Exercise aim:
Answer these questions from the B2B terms of sale below:
1. In what form must Sales Quotes be submitted or approved?
2. What interest rate applies to late payments?
3. What term is given to approved Sales Quotes?

BJ’s Business™ (B2B) Terms of Sale
These BJ’s Business™ (B2B) Terms of Sale (“B2B Terms”) apply to all purchases of goods you make from BJ’s Wholesale Club, Inc. (“BJ’s”) through its BJ’s Business (B2B) department pursuant to a BJ’s Business sales quote or other mutually agreed method (“Sales Quote”). The goods you purchase pursuant to a Sales Quote are referred to herein as “Products”.
You agree to submit/approve all Sales Quotes in written form via e-mail or electronic data interchange, unless otherwise agreed to by BJ’s. All approved Sales Quotes (“Orders”) are final, and no refunds are allowed, except as otherwise outlined herein or approved by BJ’s in writing. Any variations made to these B2B Terms by you in any Sales Quote are void and have no force or effect. BJ’s may amend or cancel a Sales Quote, in whole or in part, in its sole discretion upon written notice to you (electronic or otherwise).
Price; Costs; Taxes. The prices for Products sold will be outlined in the applicable Sales Quote. Prices are not valid for future orders. Unless otherwise agreed by BJ’s in writing, you will be responsible for all: (i) freight, shipping, transportation, transit insurance, insurance deductible (in the event of a claim or loss) and any other similar costs (collectively, “Transportation Costs”); and (ii) sales, use and excise taxes, value added taxes (“VAT”) and any other similar taxes, duties, and charges of any kind imposed by any governmental authority on any amounts payable by you under these B2B Terms (“Taxes”), regardless of whether such costs are included in the total price stated on the Sales Quote or invoice. In the event BJ’s elects to pay any such Transportation Costs on your behalf, you will remain solely responsible for such costs and BJ’s will be entitled to reimbursement immediately upon request. Transportation Costs will be included as a line item on invoices issued to you. None, some, or all Taxes may be itemized on invoices issued to you. You will remain solely responsible for remitting Taxes that are imposed by the tax authorities or otherwise payable. You will pay interest on all late payments in connection with these B2B Terms, calculated daily, at the lesser of the rate of 2% per month or the highest rate permissible under applicable law. You relinquish any right to set off amounts charged by BJ’s under these B2B Terms.

Page images and extracted text:
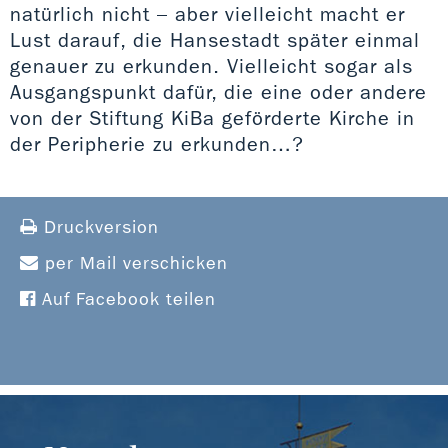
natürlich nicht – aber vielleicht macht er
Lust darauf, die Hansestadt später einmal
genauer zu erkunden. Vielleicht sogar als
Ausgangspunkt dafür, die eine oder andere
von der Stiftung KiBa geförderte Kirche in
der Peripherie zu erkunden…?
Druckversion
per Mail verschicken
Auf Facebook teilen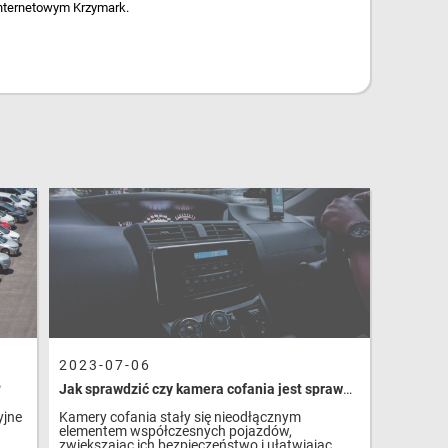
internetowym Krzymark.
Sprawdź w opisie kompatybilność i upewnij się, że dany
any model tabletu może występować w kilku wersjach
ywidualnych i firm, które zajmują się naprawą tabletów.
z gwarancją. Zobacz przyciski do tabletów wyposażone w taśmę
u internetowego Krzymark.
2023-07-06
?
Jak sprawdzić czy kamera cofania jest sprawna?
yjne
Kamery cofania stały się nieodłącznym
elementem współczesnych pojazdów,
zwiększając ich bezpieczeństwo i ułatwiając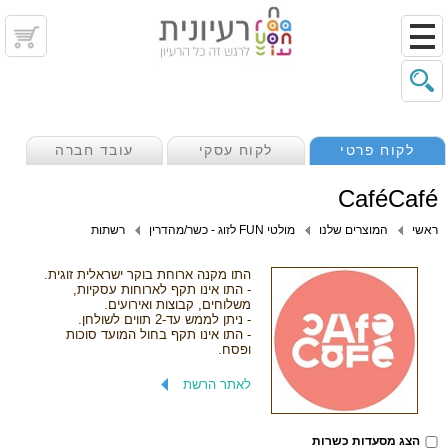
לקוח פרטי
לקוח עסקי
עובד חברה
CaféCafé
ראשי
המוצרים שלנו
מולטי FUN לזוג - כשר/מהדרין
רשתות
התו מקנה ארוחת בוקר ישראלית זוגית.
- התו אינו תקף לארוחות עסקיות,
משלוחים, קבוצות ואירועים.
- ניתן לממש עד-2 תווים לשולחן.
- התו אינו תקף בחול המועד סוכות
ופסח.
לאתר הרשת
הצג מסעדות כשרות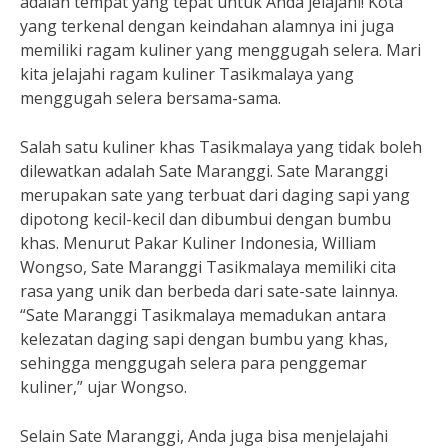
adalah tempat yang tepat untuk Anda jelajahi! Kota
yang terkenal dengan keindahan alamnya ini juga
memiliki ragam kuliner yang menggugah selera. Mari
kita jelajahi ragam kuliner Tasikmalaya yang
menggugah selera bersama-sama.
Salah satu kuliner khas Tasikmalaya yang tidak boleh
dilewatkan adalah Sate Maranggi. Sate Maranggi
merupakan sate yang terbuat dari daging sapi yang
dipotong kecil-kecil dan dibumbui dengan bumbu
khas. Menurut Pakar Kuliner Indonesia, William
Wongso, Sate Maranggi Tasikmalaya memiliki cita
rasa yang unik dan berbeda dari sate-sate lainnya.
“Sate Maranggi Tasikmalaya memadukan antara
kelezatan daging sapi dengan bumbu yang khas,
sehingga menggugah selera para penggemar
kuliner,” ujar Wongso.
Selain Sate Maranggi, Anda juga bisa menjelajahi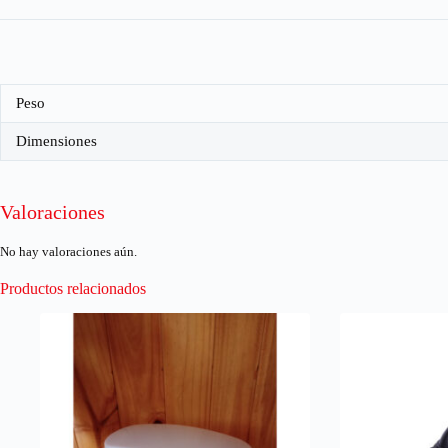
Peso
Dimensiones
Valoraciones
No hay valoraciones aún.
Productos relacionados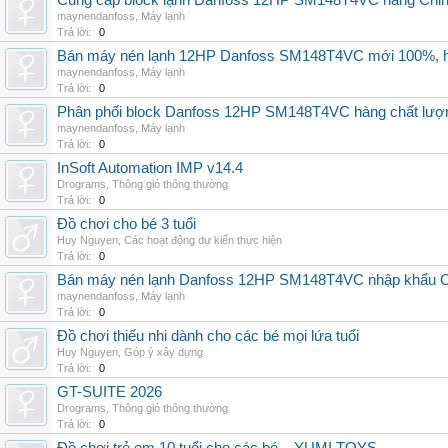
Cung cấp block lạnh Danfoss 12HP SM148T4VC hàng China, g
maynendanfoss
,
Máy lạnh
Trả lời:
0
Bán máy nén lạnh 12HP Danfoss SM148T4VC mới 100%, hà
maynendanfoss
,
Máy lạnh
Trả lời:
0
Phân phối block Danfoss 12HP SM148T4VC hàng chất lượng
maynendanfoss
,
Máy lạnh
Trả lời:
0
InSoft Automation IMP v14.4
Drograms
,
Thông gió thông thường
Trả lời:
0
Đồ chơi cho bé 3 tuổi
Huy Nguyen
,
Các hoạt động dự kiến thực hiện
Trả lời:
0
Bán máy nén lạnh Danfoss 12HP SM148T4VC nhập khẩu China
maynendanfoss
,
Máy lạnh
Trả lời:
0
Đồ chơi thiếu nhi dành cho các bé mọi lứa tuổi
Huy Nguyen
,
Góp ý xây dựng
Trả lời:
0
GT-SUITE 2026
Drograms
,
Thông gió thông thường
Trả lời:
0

Response:
1. In written form via e-mail or electronic data interchange, unless BJ's agrees otherwise.
2. The lesser of 2% per month or the highest rate permissible under applicable law, calculated daily.
3. "Orders."